New York City Bird Report
OK, this one’s a little idiosyncratic; but it’s definitely a site I check every day. It used to be you had to call a special phone number, or know the right people to find out what was being seen where. A Blue Grosbeak could come and go before you ever heard about it. Now we can easily see who’s seeing what when in time to find it ourselves. Plus there’s a race to see who finds what first. It’s made birding local parks a lot more exciting.
iTunes Movie Store
I won’t buy RIAA songs from the iTunes Music Store any more than I’ll buy their CDs from Amazon; but I’m quite intrigued by the iTunes Movie Store; and I hope it catches on. I’ve already used it to catch up on a couple of episodes of Lost I missed when they first aired. On the down side, though, the picture quality is extremely poor. It’s worse than the episodes I can find on BitTorrent, and much, much worse than the season 1 DVDs I rented from BlockBuster. Hopefully this will improve over time.
It’s amazing just how effective Google can be. One day I was sitting in my school office when one of my office mate’s students stopped in with a bug in his Windows program.
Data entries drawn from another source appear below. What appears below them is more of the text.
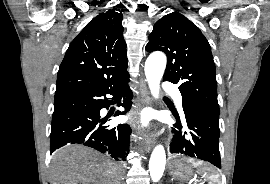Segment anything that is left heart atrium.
<instances>
[{"label":"left heart atrium","instance_id":"1","mask_svg":"<svg viewBox=\"0 0 270 184\" xmlns=\"http://www.w3.org/2000/svg\"><path fill=\"white\" fill-rule=\"evenodd\" d=\"M138 118H139V122H140L141 125L147 126L149 124L151 116H150L149 112L142 111L139 114Z\"/></svg>","mask_w":270,"mask_h":184}]
</instances>
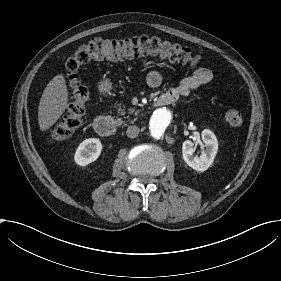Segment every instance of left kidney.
Here are the masks:
<instances>
[{"label":"left kidney","instance_id":"obj_1","mask_svg":"<svg viewBox=\"0 0 281 281\" xmlns=\"http://www.w3.org/2000/svg\"><path fill=\"white\" fill-rule=\"evenodd\" d=\"M201 138L203 144H200V146L205 148V151H203L200 156H193L195 147L199 145V143L193 142L191 140H186L183 142L182 154L184 161L191 169L204 172L210 167L214 157L216 156L218 142L215 135L209 130L202 131Z\"/></svg>","mask_w":281,"mask_h":281}]
</instances>
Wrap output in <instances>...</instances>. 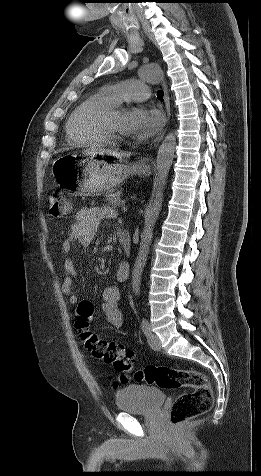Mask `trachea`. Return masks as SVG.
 Masks as SVG:
<instances>
[{"label": "trachea", "instance_id": "obj_1", "mask_svg": "<svg viewBox=\"0 0 261 476\" xmlns=\"http://www.w3.org/2000/svg\"><path fill=\"white\" fill-rule=\"evenodd\" d=\"M163 96H164L163 91H158V92H157V98H158L159 100H163Z\"/></svg>", "mask_w": 261, "mask_h": 476}]
</instances>
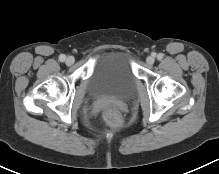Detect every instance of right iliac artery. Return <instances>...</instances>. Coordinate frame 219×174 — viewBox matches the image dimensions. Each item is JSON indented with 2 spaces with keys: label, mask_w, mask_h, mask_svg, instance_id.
Instances as JSON below:
<instances>
[{
  "label": "right iliac artery",
  "mask_w": 219,
  "mask_h": 174,
  "mask_svg": "<svg viewBox=\"0 0 219 174\" xmlns=\"http://www.w3.org/2000/svg\"><path fill=\"white\" fill-rule=\"evenodd\" d=\"M65 59H66V56H65V55L61 54V55L59 56V60H60L61 62L65 61Z\"/></svg>",
  "instance_id": "82829eb1"
}]
</instances>
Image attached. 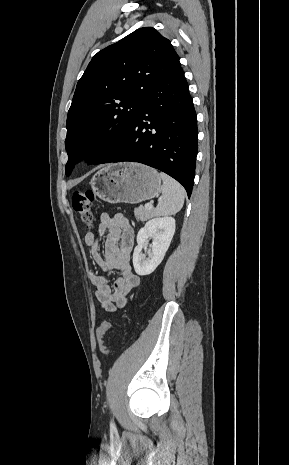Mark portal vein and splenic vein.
<instances>
[{
  "mask_svg": "<svg viewBox=\"0 0 289 465\" xmlns=\"http://www.w3.org/2000/svg\"><path fill=\"white\" fill-rule=\"evenodd\" d=\"M153 205L151 203L145 204V209H152Z\"/></svg>",
  "mask_w": 289,
  "mask_h": 465,
  "instance_id": "18ae733b",
  "label": "portal vein and splenic vein"
}]
</instances>
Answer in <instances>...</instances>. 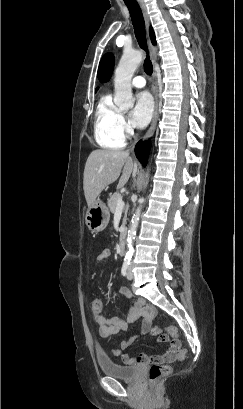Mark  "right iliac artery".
Returning <instances> with one entry per match:
<instances>
[{
    "mask_svg": "<svg viewBox=\"0 0 243 409\" xmlns=\"http://www.w3.org/2000/svg\"><path fill=\"white\" fill-rule=\"evenodd\" d=\"M130 265V259H125L121 268V272L123 276L127 275V270Z\"/></svg>",
    "mask_w": 243,
    "mask_h": 409,
    "instance_id": "82829eb1",
    "label": "right iliac artery"
}]
</instances>
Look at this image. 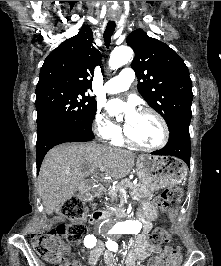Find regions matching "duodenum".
<instances>
[{
    "label": "duodenum",
    "instance_id": "410a0bca",
    "mask_svg": "<svg viewBox=\"0 0 221 266\" xmlns=\"http://www.w3.org/2000/svg\"><path fill=\"white\" fill-rule=\"evenodd\" d=\"M94 191H88L85 195H91L93 194ZM102 193L101 190H98L96 192V194H100ZM128 212L127 211H123L122 207H116L115 211H104V210H95L93 212L90 213L89 215V222L91 224H95L97 222H99L100 220H103L105 218H107L108 216H127Z\"/></svg>",
    "mask_w": 221,
    "mask_h": 266
}]
</instances>
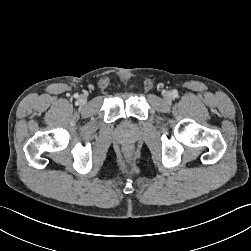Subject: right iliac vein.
Wrapping results in <instances>:
<instances>
[{
    "label": "right iliac vein",
    "instance_id": "right-iliac-vein-1",
    "mask_svg": "<svg viewBox=\"0 0 251 251\" xmlns=\"http://www.w3.org/2000/svg\"><path fill=\"white\" fill-rule=\"evenodd\" d=\"M78 101L80 104L84 105L86 104L87 102V97L85 95H81L79 98H78Z\"/></svg>",
    "mask_w": 251,
    "mask_h": 251
}]
</instances>
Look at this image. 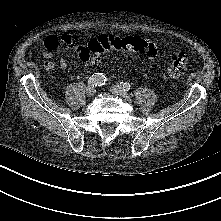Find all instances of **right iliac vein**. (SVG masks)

Now I know little to nothing about Windows programming, but the student was desperate so I agreed to try to help him debug the problem. He was getting some incomprehensible error message from Windows so I suggested we type it into Google and see what we could see. 20 seconds later we had the exact answer to his problem.
Google can’t find everything, and it’s no replacement for the local library; but the local library’s no replacement for Google either. Answering questions in 60 seconds that used to take hours to days of expert attention is just one way search engiones have changed the world.
Quite simply, the best encyclopedia on the planet, period. Nothing else can match it’s breadth of coverage on topics from Britannia to Britney Spears, from Christianity to Christina Aguilera. Nothing else is as current or as deep. It has become my default destination any time I want to start learning about almost anything.
Perhaps I’m stretching this one, since Wikis are really moving into Web 2.0 space, but this is old enough and cool enough that I’ll include it here.
There are only about 600 species of birds that regularly show up in the lower 48 states, and maybe another 200 that are accidentals. It’s possible for one field guide to cover them all, especially if you limit it to one state or region. By contrast, there are over 1000 species of butterflies in the same are, over 10,000 species of moths, and lord knows how many grasshoppers, beetles, spiders and “bugs” to be identified. Consequently identifying all but the most obvious and most familiar species used to be a task solely for the experts. Not any more.
What the Roger Tory Peterson’s Field Guide to the Birds did for birding, BugGuide.net has done for arthropod enthusiasts. While it’s not exactly a field guide, it is now possible to take high quality digital photographs in the field, upload them to BugGuide later, and expect them to be identified. I’ve learned more about bugs from site than I ever thought possible. It’s fascinating for everyone from novices to experts.
Honorable mention: Moth photographers group.
The Internet’s lubricated the wheels of commerce (and other activities) enough that a lot of things that used to be impossible are now possible. It’s not like any of the above were completely impossible before the Web, but they weren’t practical. Now they are. The hype arrived before the reality, but the reality is starting to come. The Web’s making a noticeable improvement in the quality of my life, and I expect it to continue changing it. What about your life? What’s the best thing Web 1.0’s done for you?